Exercise instructions:
The records should be repeated word for word, pictures excluded.

[Stored data entries]
====

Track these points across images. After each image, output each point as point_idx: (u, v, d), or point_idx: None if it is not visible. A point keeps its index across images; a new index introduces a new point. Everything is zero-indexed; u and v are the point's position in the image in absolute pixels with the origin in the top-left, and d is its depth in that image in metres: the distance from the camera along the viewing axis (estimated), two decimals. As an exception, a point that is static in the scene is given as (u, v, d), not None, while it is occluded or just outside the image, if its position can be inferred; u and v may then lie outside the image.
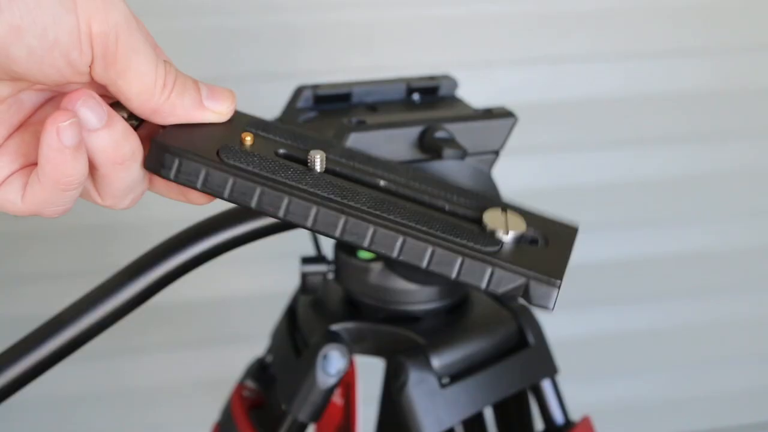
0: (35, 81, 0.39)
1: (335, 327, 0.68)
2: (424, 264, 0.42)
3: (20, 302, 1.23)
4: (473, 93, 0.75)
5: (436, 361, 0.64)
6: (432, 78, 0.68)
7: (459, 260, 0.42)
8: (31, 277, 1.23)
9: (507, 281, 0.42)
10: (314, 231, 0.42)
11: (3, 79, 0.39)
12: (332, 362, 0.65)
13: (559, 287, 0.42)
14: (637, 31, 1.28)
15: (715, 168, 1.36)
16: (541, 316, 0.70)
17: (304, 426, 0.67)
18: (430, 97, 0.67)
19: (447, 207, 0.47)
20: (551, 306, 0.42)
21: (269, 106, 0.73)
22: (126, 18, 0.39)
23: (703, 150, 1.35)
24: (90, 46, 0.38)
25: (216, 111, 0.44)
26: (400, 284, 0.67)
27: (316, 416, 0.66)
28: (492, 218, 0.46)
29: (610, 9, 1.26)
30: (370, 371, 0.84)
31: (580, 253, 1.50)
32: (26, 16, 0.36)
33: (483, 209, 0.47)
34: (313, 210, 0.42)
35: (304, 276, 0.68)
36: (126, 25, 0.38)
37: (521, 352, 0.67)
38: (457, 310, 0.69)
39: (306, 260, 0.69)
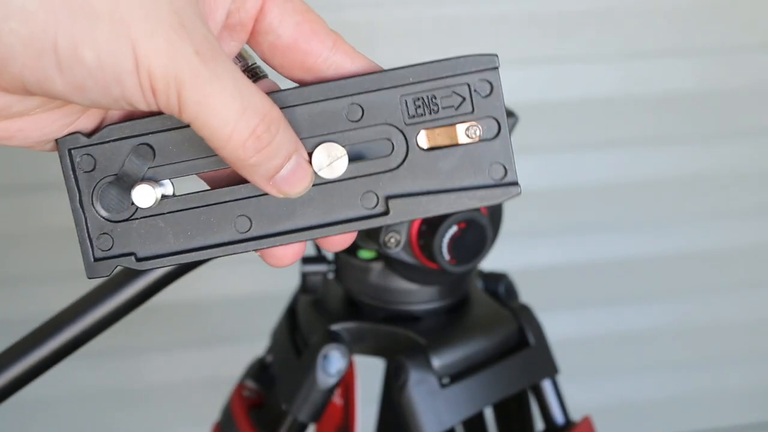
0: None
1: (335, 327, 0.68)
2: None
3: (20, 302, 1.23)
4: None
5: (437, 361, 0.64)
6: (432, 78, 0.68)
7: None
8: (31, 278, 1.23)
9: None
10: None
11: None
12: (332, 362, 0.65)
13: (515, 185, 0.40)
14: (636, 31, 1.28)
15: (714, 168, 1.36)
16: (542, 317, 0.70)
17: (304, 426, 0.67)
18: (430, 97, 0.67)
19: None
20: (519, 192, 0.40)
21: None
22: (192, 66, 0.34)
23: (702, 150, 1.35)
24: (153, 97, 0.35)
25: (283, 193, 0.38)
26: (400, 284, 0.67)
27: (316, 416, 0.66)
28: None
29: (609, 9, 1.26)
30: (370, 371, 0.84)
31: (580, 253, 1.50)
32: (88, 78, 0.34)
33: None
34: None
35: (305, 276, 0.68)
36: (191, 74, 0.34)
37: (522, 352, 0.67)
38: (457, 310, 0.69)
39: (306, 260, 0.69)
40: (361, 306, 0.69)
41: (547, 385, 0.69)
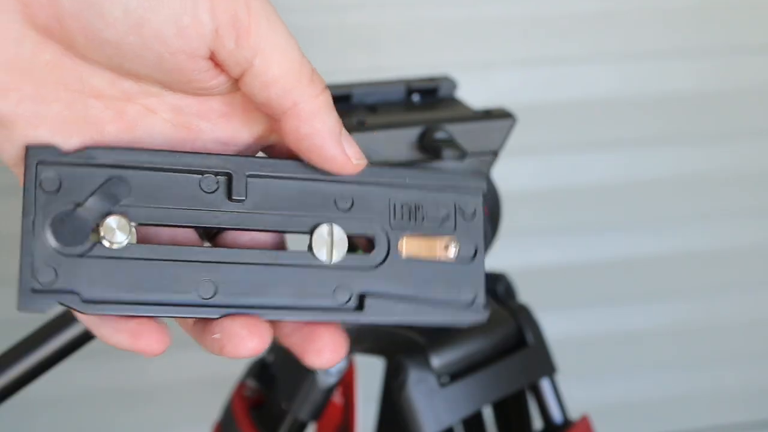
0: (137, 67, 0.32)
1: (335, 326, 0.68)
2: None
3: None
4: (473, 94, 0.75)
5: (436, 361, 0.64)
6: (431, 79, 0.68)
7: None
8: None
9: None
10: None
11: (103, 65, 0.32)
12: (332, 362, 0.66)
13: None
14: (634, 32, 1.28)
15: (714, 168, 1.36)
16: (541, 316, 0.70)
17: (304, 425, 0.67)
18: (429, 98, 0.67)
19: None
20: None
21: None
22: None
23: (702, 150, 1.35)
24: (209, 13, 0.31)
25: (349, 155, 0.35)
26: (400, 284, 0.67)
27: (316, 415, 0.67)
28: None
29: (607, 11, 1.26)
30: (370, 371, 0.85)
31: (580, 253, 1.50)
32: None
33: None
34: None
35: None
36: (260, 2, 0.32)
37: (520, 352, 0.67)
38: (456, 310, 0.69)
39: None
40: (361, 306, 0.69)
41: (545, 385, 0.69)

====

Task response:
Track these points across images. After each image, output each point as point_idx: (u, v, d), or point_idx: None if it is not visible. A point keeps its index across images; a new index introduces a new point. Everything is zero-indexed; u and v are the point's position in the image in absolute pixels with the origin in the top-left, and d is its depth in that image in metres: the distance from the camera along the viewing axis (estimated), two decimals. As an exception, a point that is static in the scene is given as (u, v, d), not None, while it is occluded or just outside the image, if its position can be inferred; u and v may then lie outside the image.
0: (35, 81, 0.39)
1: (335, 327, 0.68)
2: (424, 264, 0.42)
3: (20, 302, 1.23)
4: (473, 93, 0.75)
5: (436, 361, 0.64)
6: (432, 78, 0.68)
7: (459, 260, 0.42)
8: (31, 277, 1.23)
9: (507, 281, 0.42)
10: (314, 231, 0.42)
11: (3, 79, 0.39)
12: (332, 362, 0.65)
13: (559, 287, 0.42)
14: (637, 31, 1.28)
15: (715, 168, 1.36)
16: (541, 316, 0.70)
17: (304, 426, 0.67)
18: (430, 97, 0.67)
19: (447, 207, 0.47)
20: (551, 306, 0.42)
21: (269, 106, 0.73)
22: (126, 18, 0.39)
23: (703, 150, 1.35)
24: (90, 46, 0.38)
25: (216, 111, 0.44)
26: (400, 284, 0.67)
27: (316, 416, 0.66)
28: (492, 218, 0.46)
29: (610, 9, 1.26)
30: (370, 371, 0.84)
31: (580, 253, 1.50)
32: (26, 16, 0.36)
33: (483, 209, 0.47)
34: (313, 210, 0.42)
35: (304, 276, 0.68)
36: (126, 25, 0.38)
37: (521, 352, 0.67)
38: (457, 310, 0.69)
39: (306, 260, 0.69)
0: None
1: (335, 327, 0.68)
2: None
3: (20, 302, 1.23)
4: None
5: (437, 361, 0.64)
6: (432, 78, 0.68)
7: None
8: (31, 278, 1.23)
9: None
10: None
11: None
12: (332, 362, 0.65)
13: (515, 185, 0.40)
14: (636, 31, 1.28)
15: (714, 168, 1.36)
16: (542, 317, 0.70)
17: (304, 426, 0.67)
18: (430, 97, 0.67)
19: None
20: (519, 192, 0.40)
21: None
22: (192, 66, 0.34)
23: (702, 150, 1.35)
24: (153, 97, 0.35)
25: (283, 193, 0.38)
26: (400, 284, 0.67)
27: (316, 416, 0.66)
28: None
29: (609, 9, 1.26)
30: (370, 371, 0.84)
31: (580, 253, 1.50)
32: (88, 78, 0.34)
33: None
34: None
35: (305, 276, 0.68)
36: (191, 74, 0.34)
37: (522, 352, 0.67)
38: (457, 310, 0.69)
39: (306, 260, 0.69)
40: (361, 306, 0.69)
41: (547, 385, 0.69)
0: (137, 67, 0.32)
1: (335, 326, 0.68)
2: None
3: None
4: (473, 94, 0.75)
5: (436, 361, 0.64)
6: (431, 79, 0.68)
7: None
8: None
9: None
10: None
11: (103, 65, 0.32)
12: (332, 362, 0.66)
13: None
14: (634, 32, 1.28)
15: (714, 168, 1.36)
16: (541, 316, 0.70)
17: (304, 425, 0.67)
18: (429, 98, 0.67)
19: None
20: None
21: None
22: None
23: (702, 150, 1.35)
24: (209, 13, 0.31)
25: (349, 155, 0.35)
26: (400, 284, 0.67)
27: (316, 415, 0.67)
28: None
29: (607, 11, 1.26)
30: (370, 371, 0.85)
31: (580, 253, 1.50)
32: None
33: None
34: None
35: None
36: (260, 2, 0.32)
37: (520, 352, 0.67)
38: (456, 310, 0.69)
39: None
40: (361, 306, 0.69)
41: (545, 385, 0.69)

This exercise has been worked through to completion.